WORK INSTRUCTION:
Repeat the entries that follow verbatim, without any of their pictures.

** EXTRACTED DATA follows **

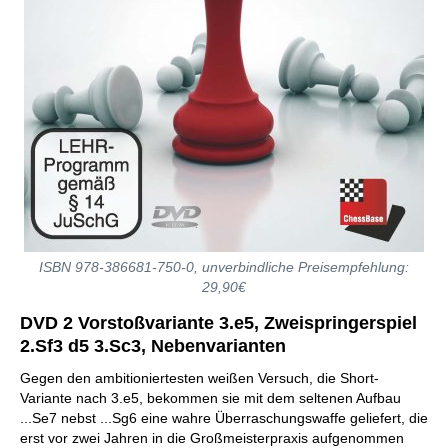
ISBN 978-386681-750-0, unverbindliche Preisempfehlung:
29,90€
DVD 2 Vorstoßvariante 3.e5, Zweispringerspiel
2.Sf3 d5 3.Sc3, Nebenvarianten
Gegen den ambitioniertesten weißen Versuch, die Short-
Variante nach 3.e5, bekommen sie mit dem seltenen Aufbau
...Se7 nebst ...Sg6 eine wahre Überraschungswaffe geliefert, die
erst vor zwei Jahren in die Großmeisterpraxis aufgenommen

** End of EXTRACTED DATA **

EXPECTED ANSWER:
ISBN 978-386681-750-0, unverbindliche Preisempfehlung:
29,90€
DVD 2 Vorstoßvariante 3.e5, Zweispringerspiel
2.Sf3 d5 3.Sc3, Nebenvarianten
Gegen den ambitioniertesten weißen Versuch, die Short-
Variante nach 3.e5, bekommen sie mit dem seltenen Aufbau
...Se7 nebst ...Sg6 eine wahre Überraschungswaffe geliefert, die
erst vor zwei Jahren in die Großmeisterpraxis aufgenommen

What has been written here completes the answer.